The following is an excerpt from the letter we wrote to clients this month. It offers a useful lesson in the behavioral tendencies of humans.
Many Americans tuned in to watch the World Cup during the past month. Some even learned player names and now better understand the game’s subtleties. From this experience, it likely became clear that in no other major sport is luck such a critical component. Consider that each team averages only a dozen shots per game, more than half of games are decided by a single goal, and the most common score in professional soccer is 1-0. A bad bounce of a fluke play determines many a game.
Watching countless grown men fake injuries in the course of World Cup play should also demonstrate the hugely critical role of fouls in these low scoring affairs. Yet soccer uses only one referee to cover a playing area that is more than 16 times the size of an NBA court. Couple this with the lack of video replay in soccer and even critically-important officiating is left largely to chance. To make matters worse, 1/3 of games in the knock-out stage ended in a tie and were decided by the most chance-laden contest of any modern sport – the penalty shoot-out.

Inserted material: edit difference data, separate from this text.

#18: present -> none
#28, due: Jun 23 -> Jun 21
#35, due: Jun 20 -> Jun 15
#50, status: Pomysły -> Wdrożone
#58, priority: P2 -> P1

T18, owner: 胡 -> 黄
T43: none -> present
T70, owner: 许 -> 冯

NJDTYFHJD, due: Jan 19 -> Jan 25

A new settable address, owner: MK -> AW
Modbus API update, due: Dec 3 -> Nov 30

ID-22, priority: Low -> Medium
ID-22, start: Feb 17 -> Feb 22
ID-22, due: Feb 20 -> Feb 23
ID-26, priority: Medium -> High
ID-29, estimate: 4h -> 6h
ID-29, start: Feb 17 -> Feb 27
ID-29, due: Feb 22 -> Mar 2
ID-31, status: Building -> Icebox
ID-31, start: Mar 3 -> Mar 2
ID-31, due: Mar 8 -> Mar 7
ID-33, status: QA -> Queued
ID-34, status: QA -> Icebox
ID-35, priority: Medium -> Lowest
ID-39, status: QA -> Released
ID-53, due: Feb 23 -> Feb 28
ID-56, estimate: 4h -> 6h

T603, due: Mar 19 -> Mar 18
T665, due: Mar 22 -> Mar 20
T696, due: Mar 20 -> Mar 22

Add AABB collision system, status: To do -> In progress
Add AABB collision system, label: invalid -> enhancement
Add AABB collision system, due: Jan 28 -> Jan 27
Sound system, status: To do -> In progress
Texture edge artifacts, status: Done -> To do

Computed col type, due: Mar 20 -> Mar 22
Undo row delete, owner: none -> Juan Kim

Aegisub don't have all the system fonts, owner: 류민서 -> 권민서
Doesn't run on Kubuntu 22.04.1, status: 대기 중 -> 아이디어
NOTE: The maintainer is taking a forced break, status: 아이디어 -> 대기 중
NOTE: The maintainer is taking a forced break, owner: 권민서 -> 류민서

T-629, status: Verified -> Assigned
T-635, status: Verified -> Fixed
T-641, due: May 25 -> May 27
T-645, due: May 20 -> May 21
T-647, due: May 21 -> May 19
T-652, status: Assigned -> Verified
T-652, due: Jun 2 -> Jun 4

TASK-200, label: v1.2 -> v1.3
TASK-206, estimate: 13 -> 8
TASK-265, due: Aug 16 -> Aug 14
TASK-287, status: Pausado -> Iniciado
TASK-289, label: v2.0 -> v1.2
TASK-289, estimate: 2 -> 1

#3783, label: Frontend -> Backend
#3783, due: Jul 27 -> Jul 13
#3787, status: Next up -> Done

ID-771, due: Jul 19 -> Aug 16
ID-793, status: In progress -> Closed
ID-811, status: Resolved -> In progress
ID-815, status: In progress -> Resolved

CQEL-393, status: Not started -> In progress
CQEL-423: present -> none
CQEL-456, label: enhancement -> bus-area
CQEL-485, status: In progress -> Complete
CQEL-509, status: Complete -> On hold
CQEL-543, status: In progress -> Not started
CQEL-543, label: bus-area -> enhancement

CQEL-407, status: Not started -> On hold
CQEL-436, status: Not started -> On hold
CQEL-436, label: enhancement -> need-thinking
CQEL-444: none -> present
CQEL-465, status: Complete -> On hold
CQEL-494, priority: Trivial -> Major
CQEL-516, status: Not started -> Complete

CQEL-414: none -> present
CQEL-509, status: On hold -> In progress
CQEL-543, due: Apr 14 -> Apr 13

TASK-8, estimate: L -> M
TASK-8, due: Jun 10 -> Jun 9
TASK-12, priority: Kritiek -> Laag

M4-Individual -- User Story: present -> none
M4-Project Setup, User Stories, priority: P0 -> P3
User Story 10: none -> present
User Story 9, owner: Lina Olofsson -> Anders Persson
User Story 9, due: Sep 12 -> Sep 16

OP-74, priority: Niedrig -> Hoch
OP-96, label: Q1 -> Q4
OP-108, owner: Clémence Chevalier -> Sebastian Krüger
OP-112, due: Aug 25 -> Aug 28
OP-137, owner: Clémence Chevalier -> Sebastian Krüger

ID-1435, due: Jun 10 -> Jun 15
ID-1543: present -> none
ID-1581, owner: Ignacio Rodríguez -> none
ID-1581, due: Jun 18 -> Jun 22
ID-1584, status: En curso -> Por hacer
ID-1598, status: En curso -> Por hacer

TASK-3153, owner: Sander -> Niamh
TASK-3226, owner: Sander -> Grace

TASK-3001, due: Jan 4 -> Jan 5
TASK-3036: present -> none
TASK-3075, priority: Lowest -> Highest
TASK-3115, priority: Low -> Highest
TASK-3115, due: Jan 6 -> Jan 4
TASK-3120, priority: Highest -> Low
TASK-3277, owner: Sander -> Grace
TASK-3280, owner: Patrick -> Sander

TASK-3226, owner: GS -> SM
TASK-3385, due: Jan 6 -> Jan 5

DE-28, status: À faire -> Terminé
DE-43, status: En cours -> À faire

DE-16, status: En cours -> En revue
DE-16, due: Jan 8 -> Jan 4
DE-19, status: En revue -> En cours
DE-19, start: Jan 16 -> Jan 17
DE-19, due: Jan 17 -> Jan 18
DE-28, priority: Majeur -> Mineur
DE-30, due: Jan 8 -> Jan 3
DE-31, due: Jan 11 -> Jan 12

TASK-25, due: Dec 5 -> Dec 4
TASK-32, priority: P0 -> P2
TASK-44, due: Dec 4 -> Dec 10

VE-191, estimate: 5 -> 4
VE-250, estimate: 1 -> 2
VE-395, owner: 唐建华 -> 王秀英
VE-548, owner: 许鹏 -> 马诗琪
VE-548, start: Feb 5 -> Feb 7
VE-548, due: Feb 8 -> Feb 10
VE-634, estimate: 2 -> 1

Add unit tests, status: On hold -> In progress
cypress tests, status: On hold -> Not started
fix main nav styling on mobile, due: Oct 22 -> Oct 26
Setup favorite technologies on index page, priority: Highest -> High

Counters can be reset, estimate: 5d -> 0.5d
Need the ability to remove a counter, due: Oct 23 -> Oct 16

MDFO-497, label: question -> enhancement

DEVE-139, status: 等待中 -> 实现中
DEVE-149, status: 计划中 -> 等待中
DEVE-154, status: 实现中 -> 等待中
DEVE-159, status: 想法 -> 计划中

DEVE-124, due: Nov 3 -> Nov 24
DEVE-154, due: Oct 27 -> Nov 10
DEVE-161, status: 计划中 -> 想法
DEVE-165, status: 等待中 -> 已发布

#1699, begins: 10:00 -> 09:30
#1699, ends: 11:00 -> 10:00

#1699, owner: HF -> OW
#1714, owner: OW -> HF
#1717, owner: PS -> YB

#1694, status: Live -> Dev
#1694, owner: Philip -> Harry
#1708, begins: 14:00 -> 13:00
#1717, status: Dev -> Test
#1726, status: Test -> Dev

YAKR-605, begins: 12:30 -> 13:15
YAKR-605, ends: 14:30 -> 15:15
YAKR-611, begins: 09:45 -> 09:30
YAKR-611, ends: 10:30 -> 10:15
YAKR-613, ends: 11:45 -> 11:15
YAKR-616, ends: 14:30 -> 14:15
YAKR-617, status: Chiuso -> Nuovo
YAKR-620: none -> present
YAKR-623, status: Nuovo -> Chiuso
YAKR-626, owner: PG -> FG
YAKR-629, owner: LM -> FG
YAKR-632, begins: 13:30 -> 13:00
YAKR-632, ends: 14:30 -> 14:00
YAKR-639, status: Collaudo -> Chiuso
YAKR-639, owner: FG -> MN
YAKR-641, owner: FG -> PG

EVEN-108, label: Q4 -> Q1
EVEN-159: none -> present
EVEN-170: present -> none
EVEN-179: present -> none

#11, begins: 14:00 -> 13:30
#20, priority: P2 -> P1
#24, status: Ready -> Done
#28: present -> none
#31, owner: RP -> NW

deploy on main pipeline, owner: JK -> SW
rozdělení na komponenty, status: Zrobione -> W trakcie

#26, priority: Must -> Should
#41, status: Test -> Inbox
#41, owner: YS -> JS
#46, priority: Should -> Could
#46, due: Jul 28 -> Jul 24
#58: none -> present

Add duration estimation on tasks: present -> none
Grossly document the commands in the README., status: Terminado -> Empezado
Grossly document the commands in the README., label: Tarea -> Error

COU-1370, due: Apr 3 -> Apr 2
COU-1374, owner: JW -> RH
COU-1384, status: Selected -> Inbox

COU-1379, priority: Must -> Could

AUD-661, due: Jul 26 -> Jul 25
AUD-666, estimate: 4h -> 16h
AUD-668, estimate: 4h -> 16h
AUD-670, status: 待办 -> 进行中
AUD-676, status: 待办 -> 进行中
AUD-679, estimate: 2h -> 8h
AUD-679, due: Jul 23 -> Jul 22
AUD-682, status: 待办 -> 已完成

Given all of this, it should be no wonder that soccer is the least predictable major sport. Favorites in college football win 75% of the time, 70% of the time in the NBA and NFL, and 60% of major league baseball games. In soccer, the favorite team barely wins half the time. Sports often offer a useful metaphor to investing, and the role of chance in soccer is similar to its role in investing. Michael Mauboussin actually makes this case in his book, “The Success Equation: Untangling Skill and Luck in Business, Sports and Investing” that investing is far more impacted by luck than even professional soccer. He says:
There is actually a very interesting test to determine if there is any skill in an activity, and that is to ask if you can lose on purpose. If you can lose on purpose, then there is some sort of skill. Investing is very interesting because it is difficult to build a portfolio that does a lot better than the benchmark. But it is also actually very hard, given the parameters, to build a portfolio that does a lot worse than the benchmark. What that tells you is that investing is pretty far over to the luck side of the continuum.
Most investors, however, consistently confuse skill and luck. Not only do we, as humans, tend to be overconfident in our abilities but the left hemisphere of our brain has developed over millions of years to attribute positive outcomes to skill and negative outcomes to chance. Our brains do not effectively consider the role of chance. As a result, humans tend to overestimate their skill and understate the role of chance in activities such as soccer and investing.
Investing – The Greatest Game
There is however a critical difference between the role of chance in the World Cup and its role in investing. The beauty of investing as opposed to soccer is that you’re not forced to prove your skill in a short 90-minute period where a few bad bounces can mean failure and force waiting another four years for a chance at success. With investing, success or failure is determined over a lifetime. Warren Buffet actually called investing “the greatest game in the world” – a sport like baseball except you get as many pitches as you want.
The current investment market may offer few pitches worth swinging hard at but the beauty of this game is that investors can take singles and walks while waiting for the right pitch at which to swing hard. Many investors, however, remain scarred by the financial crisis and frightened to step back into the batter’s box. Between 2007 and 2012, retail investors withdrew $618 billion more from US equities than they invested. A grand total of $12 billion, or 1.9% of the $618 billion withdrawn, has been reinvested since the beginning of 2013. Resultantly, investors have the lowest allocation to stocks since records began in 1959. Perhaps this average investor is waiting for the economy to deliver an all-clear signal that it is safe to invest. To the extent such a signal ever occurred, it would likely be among the worst times to begin swinging at pitches.
The fundamental reason we apply a strict investment discipline is the recognition that we, like all humans, are coded with irrational cognitive and behavioral biases. As addressed above, one of these biases is the tendency to be overconfident in our skill. Academic studies actually demonstrate that the more educated a person, and the more information available to a person, the more such a person is likely to fall prey to such an overconfidence bias. This is a leading reason why well educated physicians, in general, tend to be among the worst investors.
While we would love for markets to be predictable and rewarding of skill, they are not. Investment markets in the short-term, like 90-minute soccer games, are unpredictable. Cognizant of this, our approach to investment and financial planning draws striking similarity to the Serenity Prayer:
Lord, grant me the serenity to accept the things I cannot change,
The courage to change the things I can,
And the wisdom to know the difference.
We accept that the noise and chance, which drive short and intermediate-term market movements, are things we cannot control or predict. As a result, our approach addresses the things we can control such as long-term tendencies of the market, efficiently locating investments for the greatest tax efficiency, effective tax planning, systematically rebalancing and diversifying to minimize risks, utilizing low cost investments, and disciplined cash flow planning. This approach to financial planning has served our clients well and we strive to continue to improve it.